## Given entries
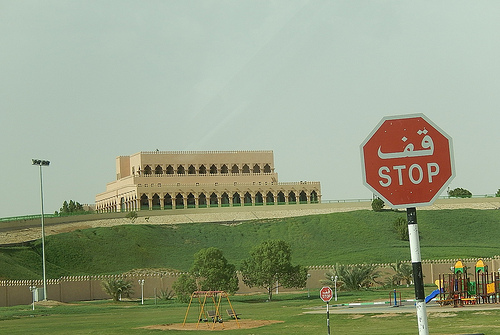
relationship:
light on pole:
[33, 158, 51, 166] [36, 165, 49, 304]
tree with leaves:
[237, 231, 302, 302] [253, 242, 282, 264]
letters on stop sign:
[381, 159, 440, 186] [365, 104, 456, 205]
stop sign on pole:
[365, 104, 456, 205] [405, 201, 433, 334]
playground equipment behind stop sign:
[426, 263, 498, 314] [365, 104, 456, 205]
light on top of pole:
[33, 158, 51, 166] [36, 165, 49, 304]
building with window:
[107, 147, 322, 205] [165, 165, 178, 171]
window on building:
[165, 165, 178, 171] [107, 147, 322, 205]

--

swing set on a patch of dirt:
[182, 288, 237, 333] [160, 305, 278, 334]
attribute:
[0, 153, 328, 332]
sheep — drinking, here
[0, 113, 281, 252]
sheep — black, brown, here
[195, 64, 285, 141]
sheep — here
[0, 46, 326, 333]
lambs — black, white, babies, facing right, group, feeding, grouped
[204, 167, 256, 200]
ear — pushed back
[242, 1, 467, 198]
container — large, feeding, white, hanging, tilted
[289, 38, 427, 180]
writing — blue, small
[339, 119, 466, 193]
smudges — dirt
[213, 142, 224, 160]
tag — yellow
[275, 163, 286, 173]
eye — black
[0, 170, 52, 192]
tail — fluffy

## Problem
Copy out the records word for word, starting at the line that contains "swing set on" and ending after the line that contains "sheep — here".

## Exercise result
swing set on a patch of dirt:
[182, 288, 237, 333] [160, 305, 278, 334]
attribute:
[0, 153, 328, 332]
sheep — drinking, here
[0, 113, 281, 252]
sheep — black, brown, here
[195, 64, 285, 141]
sheep — here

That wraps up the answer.